= TUGAS ANDA =
A - Menurut teks tentang kawasan industri di Morowali, apa yang terpaksa dilakukan nelayan akibat reklamasi dan penebangan hutan bakau oleh perusahaan?
B - Jelaskan apa yang menurut teks tentang kawasan industri di Morowali melahirkan permasalahan lingkungan seperti tumpukan sampah, jalanan berdebu, dan air tanah keruh.

= TEKS KAJIAN =

━━━━━━

Reportika.co.id || Morowali, Sulteng – Kehadiran BTIIG/PT IHIP membawa perubahan yang signifikan dalam tatanan sosial dan ekonomi di Desa-desa terdampak. Perusahaan dianggap tidak menjalankan proses ganti kerugian yang layak dan adil. Petani-petani setempat terpaksa menjual lahan perkebunannya, dan beralih profesi. Penyerobotan lahan dan penguasaan asset desa juga menjadi polemik yang berkepanjangan. Tidak hanya mengurangi tutupan lahan pertanian, perusahaan juga melakukan reklamasi dan penebangan hutan bakau yang memaksa nelayan melaut lebih jauh.
Kehadiran perusahaan memang telah membuka peluang ekonomi baru, namun tidak begitu dirasakan mayoritas penduduk setempat. Kondisi yang cukup miris dirasakan adalah pemberdayaan lokal didalam Kawasan industri baik sebagai pekerja maupun sebagai pengusaha dimana kesempatan bekerja dan berusaha dikuasai oleh pengusaha dan pekerja luar. Sebagian penduduk setempat dan pendatang bekerja di PT IHIP, membuka indekos, atau menjalankan usaha pertokoan di sekitar kawasan industri. Namun, perubahan demografi tersebut melahirkan permasalahan lingkungan, seperti tumpukan sampah, jalanan berdebu, dan air tanah keruh. Degradasi lingkungan semacam ini meningkatkan jumlah kasus diare dan infeksi saluran pernapasan akut (ISPA).

━━━━━━

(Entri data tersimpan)
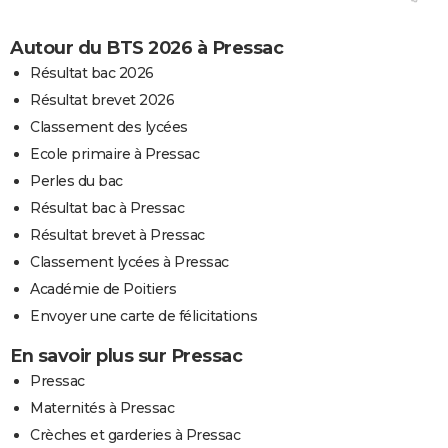
Autour du BTS 2026 à Pressac
Résultat bac 2026
Résultat brevet 2026
Classement des lycées
Ecole primaire à Pressac
Perles du bac
Résultat bac à Pressac
Résultat brevet à Pressac
Classement lycées à Pressac
Académie de Poitiers
Envoyer une carte de félicitations
En savoir plus sur Pressac
Pressac
Maternités à Pressac
Crèches et garderies à Pressac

━━━━━━

= HASIL TIAP TUGAS =
A - Nelayan terpaksa melaut lebih jauh.

B - Permasalahan lingkungan itu lahir dari perubahan demografi di sekitar kawasan industri. Sebagian penduduk setempat dan pendatang bekerja di PT IHIP, membuka indekos, atau menjalankan usaha pertokoan di sekitar kawasan tersebut.